Chegou à pizzaria no horário marcado, logo dois seguranças se aproximaram para lhe dar boas vindas, claro, à moda do morro, quase viraram o coitado pelo lado do avesso, procurando algum tipo de armamento.

Liberado, indicaram que deveria caminhar até o fundo do estabelecimento, e aguardar um tempo, até que a porta se abrisse. Logo, estava numa sala com outros três homens, todos com vistosos adereços de ouro, armados, numa das mãos um copo de uísque, na outro cigarro, o que deixava enfumaçado o ambiente.

Boiadeiro ainda inseguro com a situação permaneceu estático como um poste, tentando adivinhar a quem dirigir a palavra. Esperou que alguém quebrasse o gelo, mas aqueles segundos passaram em câmara lenta, nada acontecia, sentiu o suor descer pela têmpora, enquanto permanecia aquele incômodo silêncio. Pensou consigo mesmo, onde fui amarrar minha égua, finalmente Marmota discretamente se apresentou

O chefe do tráfico abriu um sorriso e se levantou para dar mais atenção ao Boiadeiro. Então solicitou que fosse breve e objetivo na explanação da sua proposta. Então, Marmota e seus assessores permaneceram atentos aos planos que boiadeiro propunha. Ele emprestaria o dinheiro para compra do terreno, material de construção e mão de obra, à medida que o prédio fosse crescendo, e ao final da obra teria direito a três andares, restando um para o empreiteiro.

Marmota tinha capital parado, e apenas parte do movimento deveria estar disponível em espécie, para pagar nova carga de armas ou drogas. O chefe do tráfico quis saber qual o salário de boiadeiro no emprego atual. Fez uma proposta de pagar o dobro para que trabalhasse exclusivamente para o tráfico. Boiadeiro ficou bastante nervoso com a proposta, mas acabou aceitando essa oferta especial.

Saíram da reunião como velhos amigos, e com um futuro que se desenhava promissor. Um terreno disponível no alto da favela seria o balão de ensaio do projeto inicial.

Na segunda-feira pediu demissão do emprego, se despediu da equipe, e para alguns colegas fez o convite para se juntar a ele, pagaria 50% a mais do salário atual. No dia seguinte, dez colegas de canteiro se apresentaram para trabalhar.

Embora Marmota não exigisse prestação de contas, ele controlava os pagamentos, até para ganhar maior noção da composição dos custos envolvidos na construção de um prédio de quatro pavimentos, com também quatro apartamentos de quarto e sala por andar.

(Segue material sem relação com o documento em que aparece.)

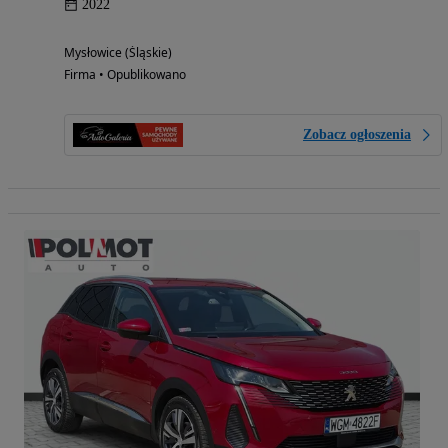
2022
Mysłowice (Śląskie)
Firma • Opublikowano
Zobacz ogłoszenia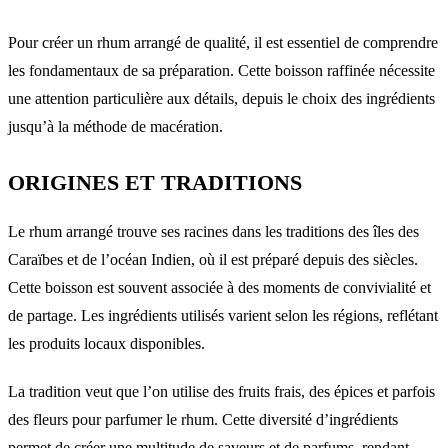
Pour créer un rhum arrangé de qualité, il est essentiel de comprendre
les fondamentaux de sa préparation. Cette boisson raffinée nécessite
une attention particulière aux détails, depuis le choix des ingrédients
jusqu’à la méthode de macération.
ORIGINES ET TRADITIONS
Le rhum arrangé trouve ses racines dans les traditions des îles des
Caraïbes et de l’océan Indien, où il est préparé depuis des siècles.
Cette boisson est souvent associée à des moments de convivialité et
de partage. Les ingrédients utilisés varient selon les régions, reflétant
les produits locaux disponibles.
La tradition veut que l’on utilise des fruits frais, des épices et parfois
des fleurs pour parfumer le rhum. Cette diversité d’ingrédients
permet de créer une multitude de saveurs et de parfums, rendant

Passados oito meses, a favela ganhava seu primeiro empreendimento de quatro andares, agora o tráfico pela primeira vez diversificava seus negócios, e a lucratividade auferida na obra permitiria ao tráfico ampliar sem precedentes suas receitas.

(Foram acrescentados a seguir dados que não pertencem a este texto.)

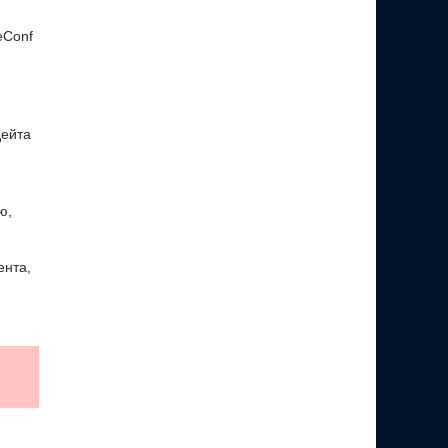
eConf
дейта
ю,
ента,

Outras obras vieram em sequência, e Boiadeiro passou a ter um prestígio inusitado, para quem não se envolvia com drogas, e com armas, sua vida continuava baseada na construção, voltada para casas populares, coisa que o governo sempre propalou, mas nunca conseguiu produzir e financiar.

O tempo passou, como passou também o tempo de Marmota na chefia do tráfico, e seus sucessores, seus mandatos se caracterizam pelo curto período de validade, mas Boiadeiro persiste investindo em moradia popular na favela.

Da cobertura do Village São Conrado, assiste de forma privilegiada a expansão de seus lucrativos negócios imobiliários.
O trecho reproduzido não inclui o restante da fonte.